Heatmaps respect the recipient's timezone when relevant (read-rate heatmaps) and the operator's timezone otherwise (agent staffing heatmaps). No more debates about whether 8pm IST equals 2:30pm UTC; the platform does it correctly.
An e-commerce support lead reads the volume heatmap and discovers a sustained spike at 9–11pm IST that was not on the roster. They add an evening-shift agent the next week and the queue-wait heatmap for that window drops from 12 minutes median to under 3.
A D2C beauty brand launches Marketing templates based on read-rate heatmaps per segment — 7pm IST for "metro women 25–34", 8am IST for "tier-2 men 35–45". Average read rate within the first hour improves 18 percent versus a one-size launch time.
A B2B SaaS resets its support SLA after the heatmap shows 4-hour breaches concentrated at 7am UTC. They split the SLA — 1 hour during business hours, 8 hours overnight — and breach rate falls below 3 percent across the week.
A retail chain compares Diwali week volume heatmap to the same week the previous year. The 200 percent surge informs how many seasonal agents to onboard, when to onboard them and when to ramp down. The post-Diwali debrief uses the same heatmap to evaluate.

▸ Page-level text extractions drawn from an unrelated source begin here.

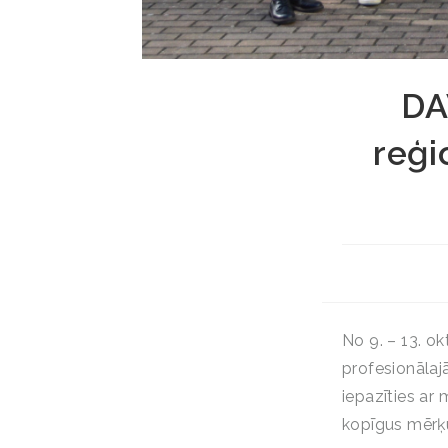
DA
reģi
No 9. – 13. o
profesionālaj
iepazīties ar
kopīgus mērķu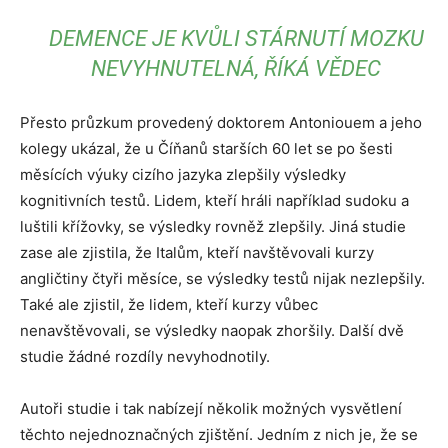
DEMENCE JE KVŮLI STÁRNUTÍ MOZKU
NEVYHNUTELNÁ, ŘÍKÁ VĚDEC
Přesto průzkum provedený doktorem Antoniouem a jeho
kolegy ukázal, že u Číňanů starších 60 let se po šesti
měsících výuky cizího jazyka zlepšily výsledky
kognitivních testů. Lidem, kteří hráli například sudoku a
luštili křížovky, se výsledky rovněž zlepšily. Jiná studie
zase ale zjistila, že Italům, kteří navštěvovali kurzy
angličtiny čtyři měsíce, se výsledky testů nijak nezlepšily.
Také ale zjistil, že lidem, kteří kurzy vůbec
nenavštěvovali, se výsledky naopak zhoršily. Další dvě
studie žádné rozdíly nevyhodnotily.
Autoři studie i tak nabízejí několik možných vysvětlení
těchto nejednoznačných zjištění. Jedním z nich je, že se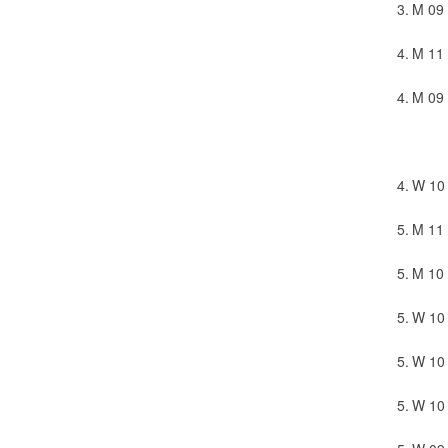
3.
M 09
4.
M 11
4.
M 09
4.
W 10
5.
M 11
5.
M 10
5.
W 10
5.
W 10
5.
W 10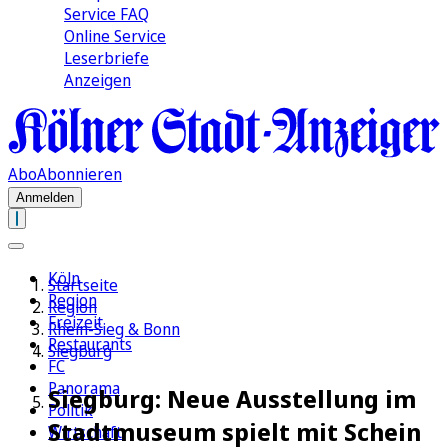
Service FAQ
Online Service
Leserbriefe
Anzeigen
Abo
Abonnieren
Anmelden
Köln
Startseite
Region
Region
Freizeit
Rhein-Sieg & Bonn
Restaurants
Siegburg
FC
Panorama
Siegburg: Neue Ausstellung im
Politik
Stadtmuseum spielt mit Schein
Wirtschaft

A logistics operator running in India, UAE and Singapore reads heatmaps in each region's timezone. Staffing patterns and broadcast schedules differ per region but each is grounded in the same heatmap discipline, surfaced in a single workspace.
Activity Heatmaps is included on every SabNode workspace. No separate billing, no extra setup — flip it on from your workspace settings.
Pick a metric — inbound volume, response time, resolution time, read rate. The default 30-day hour-by-day grid renders immediately.
Filter by channel, segment, team, agent, label, campaign or language. Every dimension updates in milliseconds without page reloads.
Overlay last week, last month or same period last year. Divergent colour scale renders the delta so spikes and dips are visible at a glance.
Click a cell to see the underlying conversations, messages and contacts. Jump straight to the inbox or contact view for action.
Use the heatmap to set a roster, pick a broadcast launch window, define an SLA or schedule a campaign. The next heatmap update closes the loop.